I think this is a very old style of training which is not really ideal anymore. I would go to another trainer. I don't think any trainer should jump straight to that type of technique without having tried other things. Nothing is a quick fix.


----------



## Cassidy's Mom (Mar 30, 2003)

Holmeshx2 said:


> also for the record this "cradle and massage" technique is where you sit on the ground take the dog in your lap the dogs chest should be against your stomach with them laying on their side on your lap front legs around one side of you back legs on the other and you lean over the top of them and pin them in your lap basically and physical restrain them until they quit struggling.
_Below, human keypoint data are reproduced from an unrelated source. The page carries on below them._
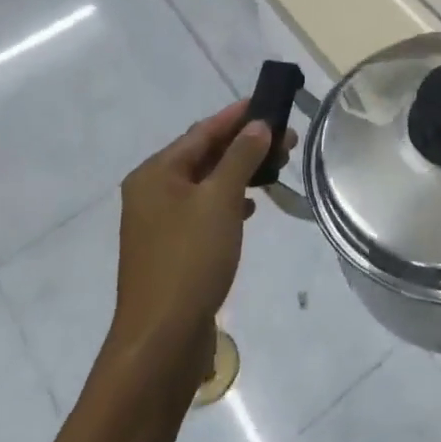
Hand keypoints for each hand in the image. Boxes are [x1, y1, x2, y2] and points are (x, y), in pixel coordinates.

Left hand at [109, 102, 291, 370]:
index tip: (270, 102)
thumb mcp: (220, 200)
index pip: (202, 131)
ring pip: (207, 184)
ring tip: (278, 168)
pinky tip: (252, 207)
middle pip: (204, 155)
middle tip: (287, 139)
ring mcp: (160, 223)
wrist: (161, 339)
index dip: (238, 115)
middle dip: (245, 145)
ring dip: (241, 172)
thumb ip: (240, 158)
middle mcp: (153, 192)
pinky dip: (230, 201)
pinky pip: (205, 210)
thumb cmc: (189, 259)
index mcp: (156, 173)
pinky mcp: (173, 249)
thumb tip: (258, 126)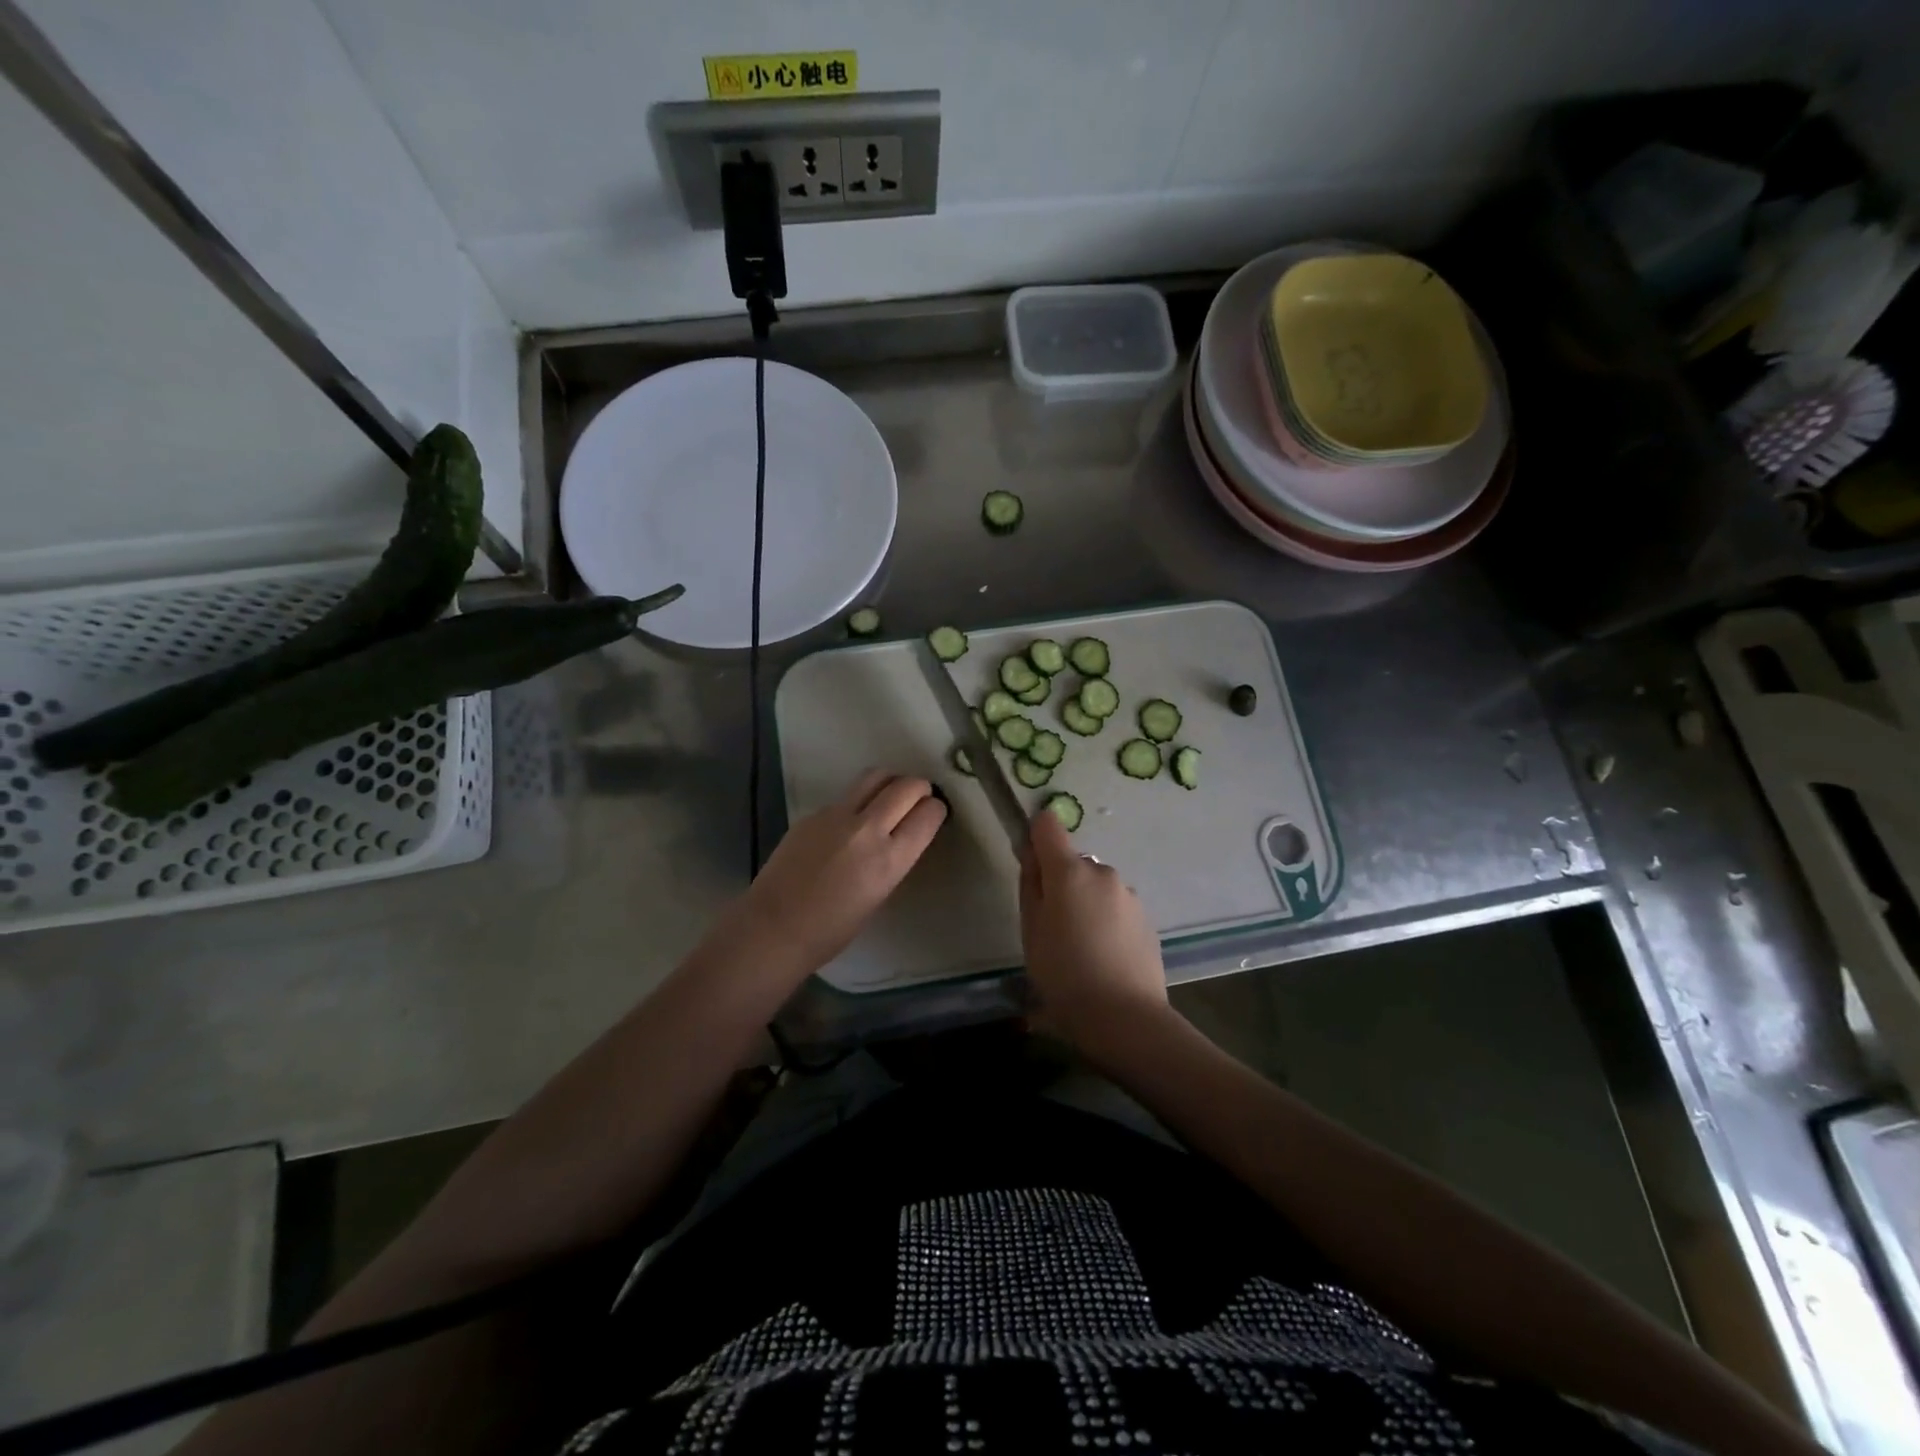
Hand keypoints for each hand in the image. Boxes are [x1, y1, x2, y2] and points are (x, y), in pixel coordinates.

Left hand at [734, 768, 946, 979]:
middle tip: (917, 800)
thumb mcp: (879, 894)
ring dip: (890, 782)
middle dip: (919, 788)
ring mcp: (836, 816)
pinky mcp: (813, 813)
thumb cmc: (832, 930)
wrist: (774, 928)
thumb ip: (893, 859)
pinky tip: (847, 826)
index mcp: (889, 859)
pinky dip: (857, 802)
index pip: (928, 813)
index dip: (935, 810)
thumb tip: (900, 835)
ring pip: (875, 776)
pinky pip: (845, 797)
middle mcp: (867, 829)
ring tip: (888, 798)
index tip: (932, 814)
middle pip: (906, 786)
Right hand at [1019, 806, 1168, 1057]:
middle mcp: (1102, 872)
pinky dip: (1106, 921)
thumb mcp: (1031, 931)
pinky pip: (1116, 908)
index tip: (1031, 870)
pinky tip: (1104, 958)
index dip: (1035, 840)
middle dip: (1061, 883)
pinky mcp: (1146, 918)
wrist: (1125, 1018)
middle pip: (1073, 862)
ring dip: (1085, 904)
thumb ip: (1030, 885)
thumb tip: (1032, 856)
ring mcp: (1129, 894)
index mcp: (1069, 871)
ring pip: (1096, 887)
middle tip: (1052, 928)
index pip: (1048, 825)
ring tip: (1080, 950)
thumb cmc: (1064, 975)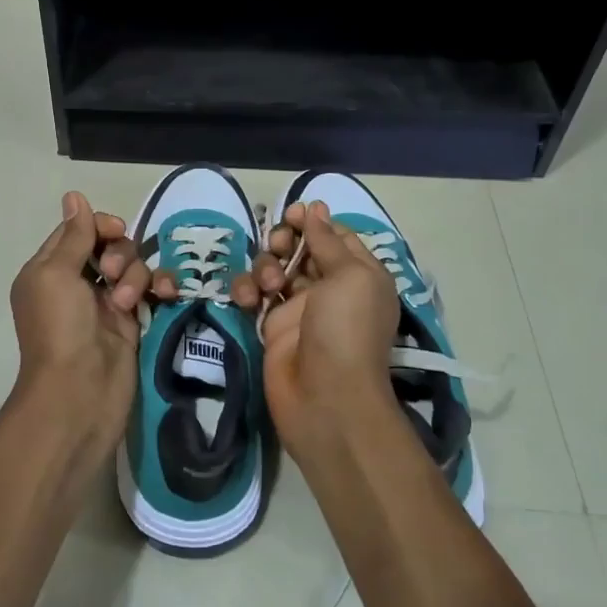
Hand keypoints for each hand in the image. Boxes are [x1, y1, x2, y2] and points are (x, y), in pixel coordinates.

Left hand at [7, 191, 149, 434]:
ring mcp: (106, 303)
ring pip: (132, 266)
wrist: (80, 393)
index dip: (98, 224)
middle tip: (112, 274)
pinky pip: (150, 291)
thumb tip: (74, 195)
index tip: (115, 229)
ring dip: (135, 275)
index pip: (77, 231)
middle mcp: (77, 283)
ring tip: (127, 301)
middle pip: (109, 245)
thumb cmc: (59, 328)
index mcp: (50, 270)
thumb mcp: (56, 274)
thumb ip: (74, 236)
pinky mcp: (132, 322)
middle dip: (119, 252)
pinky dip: (159, 288)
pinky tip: (166, 294)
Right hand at [251, 201, 400, 458]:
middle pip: (300, 248)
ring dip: (266, 266)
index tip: (293, 213)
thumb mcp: (350, 276)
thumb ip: (328, 241)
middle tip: (279, 245)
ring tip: (270, 286)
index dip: (313, 221)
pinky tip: (247, 300)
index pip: (335, 236)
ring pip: (273, 268)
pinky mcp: (270, 325)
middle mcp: (330, 288)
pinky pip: (254, 295)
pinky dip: (247, 290)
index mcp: (359, 274)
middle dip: (284, 240)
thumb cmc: (345, 329)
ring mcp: (298, 307)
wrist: (325, 397)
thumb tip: (316, 209)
No, that is definitely different than what Ian Dunbar recommends, and what we did in class. You do start with a puppy, and their back is supported against your chest. Here is Halo with me in class:


----------



## robk (Jun 16, 2011)

Thank you everyone for the feedback. Holmeshx2, it sounds like you have run across her as well. You are right in a couple of observations. First of all the dogs that I saw her working with were nothing like my dog, they were very laid back looking. 2nd. the dog that she had a handler demonstrate it on was a younger pup. When we did it, it did not go so well because my boy is much bigger and very determined not to be held down. I am not a dog trainer so I just went along with it and decided to do some more research before I tried anything like that again.


----------



## Good_Karma (Jun 28, 2009)

This trainer is giving Cradle and Massage a bad name.  It has NOTHING to do with establishing dominance. And it is NOT meant for a puppy that old, it's meant for a very young puppy.


----------



## Holmeshx2 (Apr 25, 2010)

yes she wanted us to do it with Jinx at 6 months old to force her to be calm before SAR because she would get super worked up to work. She leaks drive like crazy and apparently this was gonna work. Don't listen to her I know exactly who u are talking to and while I was attempting to use her for SAR training I realized she was full of it on that too and dropped she doesnt train the handlers doesnt get any dogs certified and still brings them out to searches and tries to play the loophole of they are in training and covered under her certification. Its all a joke, dogs she has as top dogs on her teams could never certify (the top one is dog aggressive) and never spent a single moment working on navigation skills or anything for the handlers

Debbie that is definitely not it Jinx was over 50 lbs and she had me trying to do that then was not happy when I sat on the ground and had jinx in my lap but just cuddled her lol. With this position the dogs side and part of its back should be on your legs with its legs angled up behind your back so they arent on the ground


----------